_What to work on_.
(a) Translate this sentence from the church account into Spanish: "But more damage was done by my mom who used god as an excuse to try to control my life...and excuse her choices."
(b) Please explain, in one to three sentences, why the writer of the church account says she kept going to church with friends after moving out.
(c) Carry on the church account from its last sentence.

_Passage given_.
*-*-*

I was raised by a single mom in a very pentecostal assemblies of god, church, went to the church camps ever summer..which was even more repressive and into rules than normal sunday, wednesday.friday church..hurt by a lot of people and a lot of legalistic people.. memories included holy spirit days at camp... and seeing how fake some of the people were. But more damage was done by my mom who used god as an excuse to try to control my life...and excuse her choices.

As a young adult, I became involved socially in the church, and started going to a womans prayer group which I had many spiritul experiences, and even sung in tongues once at a womans retreat after for eons of praying for the holyspirt to come.....tried at home many times..but knew I was jsut babbling...anyhow. and became facinated with the spirtirual realm and all that. After I moved out, I eventually stoped going to church and thease groups. My friends would call me and convince me into going to church with them.. and I would bow into peer pressure for a while and go with them, though mostly I think I just went to get out the house because I was so lonely living alone for the first time in my life.

I had my doubts of faith, but I never questioned christianity then or the core foundations... I did have trouble with some of the biblical views on woman,homosexuality,and a few other things too I am sure of...but I believed the trinity and God...and heaven and hell........ and hell mostly so I had to believe.. I had a couple of days where I rember that I did not think i believed anymore..but had my friend manipulate me into beliving and accepting christ again... I didn't want to loose my friends or go to hell.. that mostlly freaked me out.

As I continued to figure out what I belived, I didn't really want to go searching I did mostly accept that this was the way to go...UNTIL I realized that I didn't like the people, I didn't like them telling me what to think and how to think and how to worship and when to worship and that only men were allowed to serve on the board or usher on sunday mornings..and what the heck was with the whole submission thing.. I really tried to belive that one but just couldn't. So I stopped going to church for the most part.. with the odd attendence here and there..sometimes my roomate would convince me to go to church with her.

*-*-*

Part of a data file:
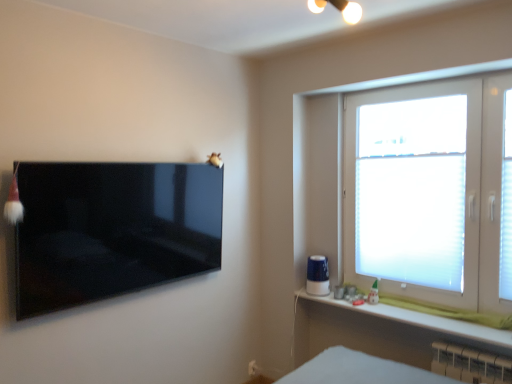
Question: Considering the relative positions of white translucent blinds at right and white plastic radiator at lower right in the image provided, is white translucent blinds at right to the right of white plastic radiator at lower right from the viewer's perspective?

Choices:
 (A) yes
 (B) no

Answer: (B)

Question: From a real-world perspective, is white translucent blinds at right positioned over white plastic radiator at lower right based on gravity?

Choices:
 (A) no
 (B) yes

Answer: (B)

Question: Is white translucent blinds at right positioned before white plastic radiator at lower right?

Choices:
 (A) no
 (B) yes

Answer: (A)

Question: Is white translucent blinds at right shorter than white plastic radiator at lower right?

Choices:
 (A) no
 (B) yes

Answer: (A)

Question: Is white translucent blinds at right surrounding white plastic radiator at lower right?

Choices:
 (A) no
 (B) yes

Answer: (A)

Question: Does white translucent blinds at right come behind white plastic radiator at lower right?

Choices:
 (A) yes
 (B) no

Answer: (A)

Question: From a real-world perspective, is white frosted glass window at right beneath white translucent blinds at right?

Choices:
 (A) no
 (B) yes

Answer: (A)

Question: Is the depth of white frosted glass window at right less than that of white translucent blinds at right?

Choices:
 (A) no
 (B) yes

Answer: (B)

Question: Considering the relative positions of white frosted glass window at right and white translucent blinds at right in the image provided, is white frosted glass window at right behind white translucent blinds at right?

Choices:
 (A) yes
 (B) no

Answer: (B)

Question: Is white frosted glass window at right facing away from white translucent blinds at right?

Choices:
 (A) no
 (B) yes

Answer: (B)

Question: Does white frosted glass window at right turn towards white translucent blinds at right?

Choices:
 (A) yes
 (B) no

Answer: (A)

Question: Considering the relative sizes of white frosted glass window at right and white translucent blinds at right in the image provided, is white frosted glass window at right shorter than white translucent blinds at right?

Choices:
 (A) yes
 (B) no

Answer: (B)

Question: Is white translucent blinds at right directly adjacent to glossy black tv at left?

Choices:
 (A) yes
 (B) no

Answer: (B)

*-*-*

_Exercise results_.
(a) Pero mi mamá hizo más daño, pues usaba a Dios como excusa para intentar controlar mi vida... y justificar sus decisiones.

(b) She gave in to peer pressure when friends called and urged her to go. Mostly, though, she went to get out of the house, because she was very lonely living alone for the first time in her life.

(c)
I ended up deciding that I wanted to live by myself and live how I wanted to live. I tried going back to church and was saddened and dissapointed and felt alienated. I went to the church I was raised in and relized that if I ever had kids I did not want to raise them there..thought maybe I can find a church I feel safe in..lol that does not exsit... I have come to the conclusion. Have been hurt by so many christians over the years and only once ever had a close friend from church. (I ended up meeting my christians friends through my former christian job...)

I guess my faith really started to erode last december when I didn't want to spend my time in church and I didn't want to do great things for the kingdom... I wanted to sleep and do pilates and gasp YOGA.. and read books that had magic in them...sigh... and when my former spirtiual mentors husband died of a heart attack in his 40's... I just wondered how could God allow this wonderful person to just die and leave my then mentor a widow..It didn't seem right. I also had a personal crisis where I tried turning to God and could not find any comfort or hear anything at all from him, and had to draw on other strenghts and coping mechanisms to get through it..and you know what I got through it..and felt very dissapointed.. I called my christian friend and asked for prayer..but she did not seem to care about me..and has since and before said many many hurtful painful things to me and not really cared or been there when I really needed someone. I finally started doing things that made me happy, and started doing things that I had always wanted to do but just couldn't. I finally felt like I could breath again and was happy. And all this with out religion or jesus setting me free... I tried praying and beliving and having faith..It didn't work.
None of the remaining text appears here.